I’m not creating an issue out of someone asking for a raise, because there’s nothing wrong with this. The issue here is that people in stable positions often create conflict and uncertainty because they want something different. They will find fault with their existing job and create problems out of thin air for no apparent reason. Hence, they may place outlandish and unrealistic demands on their employers.
I did this in my legal career. I got bored with the status quo at the first law firm I worked for, and I made up a myriad of reasons why I didn’t like the firm. I ended up leaving. This is something that, in retrospect, makes no sense, but I can now attest that it was probably born out of my need for uncertainty and variety.
Because Somers became largely shunned by Hollywood, she ended up becoming a Las Vegas performer and a spokeswoman for various products. For example, she became the spokeswoman for the Thighmaster, a piece of exercise equipment. Somers has since started lifestyle related companies ELO Somers and Port Carling, Inc. With these companies, Somers has branded hundreds of diet, beauty, fashion, and exercise products. In the summer of 2005, Somers also performed a one woman show on Broadway, The Blonde in the Thunderbird. Ultimately, when you examine Somers’s career, you see that it has been punctuated by a vast amount of uncertainty and variety. She has acted, she has written, and she has sold numerous different products. Ms. Somers has ultimately been extremely successful, and I’m sure it was due at least in large part to her need for variety.
However, as Somers has aged, she is also seeking to keep certainty in her career and life. Somers is a big supporter of bioidentical hormone replacement therapy (BHRT). She wrote a book, Ageless, which interviews numerous people about the practice. (See Wikipedia article about BHRT)
What about you? What do you need? If you’re like most people, you’re also struggling with certainty and uncertainty in your career and life. Our need for uncertainty, however, can do us a tremendous amount of harm in our careers. We continually create pain in our careers and find reasons to be unhappy, even when it might not be the most appropriate response or the best thing for us. We may even end up knowingly undermining our careers.
Everyone needs to find a certain balance they need in order to be happy. It lies somewhere between mundane certainty and chaotic variety. You need to ensure that you, too, have this balance in your own career. The career of Somers is an example of how a person was able to find this desired balance in her career. Your own needs are similar.

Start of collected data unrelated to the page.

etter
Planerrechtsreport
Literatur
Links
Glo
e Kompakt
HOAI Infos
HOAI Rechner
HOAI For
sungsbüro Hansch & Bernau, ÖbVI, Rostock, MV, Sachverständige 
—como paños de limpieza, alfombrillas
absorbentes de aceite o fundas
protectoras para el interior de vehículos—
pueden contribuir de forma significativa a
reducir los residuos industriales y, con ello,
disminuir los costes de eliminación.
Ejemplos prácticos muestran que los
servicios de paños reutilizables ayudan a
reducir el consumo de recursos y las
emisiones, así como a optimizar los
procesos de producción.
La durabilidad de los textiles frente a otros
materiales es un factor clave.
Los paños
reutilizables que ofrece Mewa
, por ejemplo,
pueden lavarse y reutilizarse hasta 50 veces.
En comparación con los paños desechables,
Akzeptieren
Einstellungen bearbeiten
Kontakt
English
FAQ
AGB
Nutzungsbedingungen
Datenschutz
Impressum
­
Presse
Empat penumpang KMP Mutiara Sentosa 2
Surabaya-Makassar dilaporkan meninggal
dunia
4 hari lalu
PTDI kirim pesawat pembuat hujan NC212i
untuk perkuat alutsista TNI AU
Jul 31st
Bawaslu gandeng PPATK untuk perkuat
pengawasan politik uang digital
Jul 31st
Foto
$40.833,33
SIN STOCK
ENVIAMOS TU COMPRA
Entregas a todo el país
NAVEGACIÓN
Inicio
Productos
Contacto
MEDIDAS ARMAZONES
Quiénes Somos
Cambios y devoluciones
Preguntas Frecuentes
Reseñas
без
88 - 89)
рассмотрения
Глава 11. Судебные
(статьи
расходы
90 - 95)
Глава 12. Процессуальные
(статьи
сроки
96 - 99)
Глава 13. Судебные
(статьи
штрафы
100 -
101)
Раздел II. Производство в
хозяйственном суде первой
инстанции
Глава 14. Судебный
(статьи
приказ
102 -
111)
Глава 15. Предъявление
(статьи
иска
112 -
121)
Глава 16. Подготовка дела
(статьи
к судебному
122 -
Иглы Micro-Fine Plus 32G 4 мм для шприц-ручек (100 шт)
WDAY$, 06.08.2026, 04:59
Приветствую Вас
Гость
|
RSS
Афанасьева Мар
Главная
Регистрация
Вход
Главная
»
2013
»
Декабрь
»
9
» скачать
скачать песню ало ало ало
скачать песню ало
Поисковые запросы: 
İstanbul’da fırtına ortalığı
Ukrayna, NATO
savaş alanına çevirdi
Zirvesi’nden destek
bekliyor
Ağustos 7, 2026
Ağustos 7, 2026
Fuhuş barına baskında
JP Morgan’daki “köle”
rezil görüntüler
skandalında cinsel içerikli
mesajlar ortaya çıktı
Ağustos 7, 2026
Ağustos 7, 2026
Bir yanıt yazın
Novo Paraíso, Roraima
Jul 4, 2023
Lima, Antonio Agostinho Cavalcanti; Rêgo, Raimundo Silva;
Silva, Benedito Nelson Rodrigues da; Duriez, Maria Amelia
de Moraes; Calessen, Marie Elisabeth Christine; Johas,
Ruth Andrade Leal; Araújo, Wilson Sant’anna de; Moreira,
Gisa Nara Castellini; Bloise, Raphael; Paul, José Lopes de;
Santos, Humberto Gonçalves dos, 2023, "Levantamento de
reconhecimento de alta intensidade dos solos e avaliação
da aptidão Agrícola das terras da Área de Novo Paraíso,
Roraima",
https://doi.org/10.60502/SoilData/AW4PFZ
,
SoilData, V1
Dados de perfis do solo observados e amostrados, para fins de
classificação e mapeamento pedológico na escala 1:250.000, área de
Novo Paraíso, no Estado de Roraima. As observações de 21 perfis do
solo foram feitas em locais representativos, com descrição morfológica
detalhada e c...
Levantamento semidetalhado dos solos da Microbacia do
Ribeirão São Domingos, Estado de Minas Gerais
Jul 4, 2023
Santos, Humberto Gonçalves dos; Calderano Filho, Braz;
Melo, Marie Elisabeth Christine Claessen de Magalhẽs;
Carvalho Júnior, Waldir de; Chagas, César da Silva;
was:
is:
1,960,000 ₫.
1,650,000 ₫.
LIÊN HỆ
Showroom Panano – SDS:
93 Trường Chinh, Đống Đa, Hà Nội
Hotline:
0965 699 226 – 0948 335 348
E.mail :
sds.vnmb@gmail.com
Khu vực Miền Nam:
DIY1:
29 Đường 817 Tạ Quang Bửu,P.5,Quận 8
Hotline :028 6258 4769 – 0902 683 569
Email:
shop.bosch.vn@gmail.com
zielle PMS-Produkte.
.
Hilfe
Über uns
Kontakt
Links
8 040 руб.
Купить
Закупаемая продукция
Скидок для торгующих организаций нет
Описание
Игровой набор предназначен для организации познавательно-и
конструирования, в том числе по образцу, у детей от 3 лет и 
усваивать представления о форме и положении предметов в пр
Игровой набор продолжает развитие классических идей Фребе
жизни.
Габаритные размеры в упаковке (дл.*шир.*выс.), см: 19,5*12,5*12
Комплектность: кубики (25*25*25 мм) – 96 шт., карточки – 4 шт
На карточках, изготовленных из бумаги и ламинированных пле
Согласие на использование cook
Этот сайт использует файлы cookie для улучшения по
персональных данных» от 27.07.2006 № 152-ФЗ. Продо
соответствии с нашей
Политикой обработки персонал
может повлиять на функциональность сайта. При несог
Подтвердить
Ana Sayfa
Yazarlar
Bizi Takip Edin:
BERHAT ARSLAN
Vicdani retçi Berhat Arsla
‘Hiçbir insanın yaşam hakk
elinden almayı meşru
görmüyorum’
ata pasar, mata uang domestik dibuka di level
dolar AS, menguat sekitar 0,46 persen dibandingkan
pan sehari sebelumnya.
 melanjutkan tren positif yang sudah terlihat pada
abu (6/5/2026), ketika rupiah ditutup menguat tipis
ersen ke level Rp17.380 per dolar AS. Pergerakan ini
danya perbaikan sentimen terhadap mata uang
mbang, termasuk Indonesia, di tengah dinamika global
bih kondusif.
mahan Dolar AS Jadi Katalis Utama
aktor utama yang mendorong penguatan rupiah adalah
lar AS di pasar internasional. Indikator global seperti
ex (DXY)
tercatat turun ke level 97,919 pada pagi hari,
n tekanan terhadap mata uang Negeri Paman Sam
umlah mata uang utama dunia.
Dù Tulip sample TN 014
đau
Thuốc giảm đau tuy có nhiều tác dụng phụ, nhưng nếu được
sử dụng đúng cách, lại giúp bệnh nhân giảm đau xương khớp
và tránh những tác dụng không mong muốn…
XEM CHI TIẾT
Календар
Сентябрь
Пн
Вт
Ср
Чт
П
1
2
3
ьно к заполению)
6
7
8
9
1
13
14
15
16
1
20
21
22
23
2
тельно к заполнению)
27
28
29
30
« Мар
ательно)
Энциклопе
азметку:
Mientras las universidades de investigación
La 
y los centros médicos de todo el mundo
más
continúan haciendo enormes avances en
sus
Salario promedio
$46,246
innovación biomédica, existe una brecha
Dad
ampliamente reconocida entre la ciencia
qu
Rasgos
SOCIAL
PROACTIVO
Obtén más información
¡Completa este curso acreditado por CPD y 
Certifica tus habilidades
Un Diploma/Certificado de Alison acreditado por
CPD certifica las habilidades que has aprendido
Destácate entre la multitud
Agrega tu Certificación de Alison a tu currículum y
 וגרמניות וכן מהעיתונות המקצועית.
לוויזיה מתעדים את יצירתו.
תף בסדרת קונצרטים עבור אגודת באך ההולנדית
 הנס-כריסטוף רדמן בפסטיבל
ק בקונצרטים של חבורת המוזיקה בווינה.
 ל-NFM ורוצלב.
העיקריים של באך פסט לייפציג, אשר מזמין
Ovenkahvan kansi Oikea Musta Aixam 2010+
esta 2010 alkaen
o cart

You need to be in a job and hone in on a career that gives you this balance. If you find yourself continually sabotaging your jobs or relationships, I would urge you to work harder at creating situations that meet your natural need for balance. Only in this manner will you find the career and life that give you the satisfaction you want.
People always seek the diametrically opposed goals of security and improvement. Security and stability necessitates keeping things the way they currently are, while growth and progress necessarily mean changing the status quo. Change always leads to uncertain outcomes. Balancing elements of certainty and uncertainty will greatly affect your life. You must find a balance in your life between certainty and uncertainty.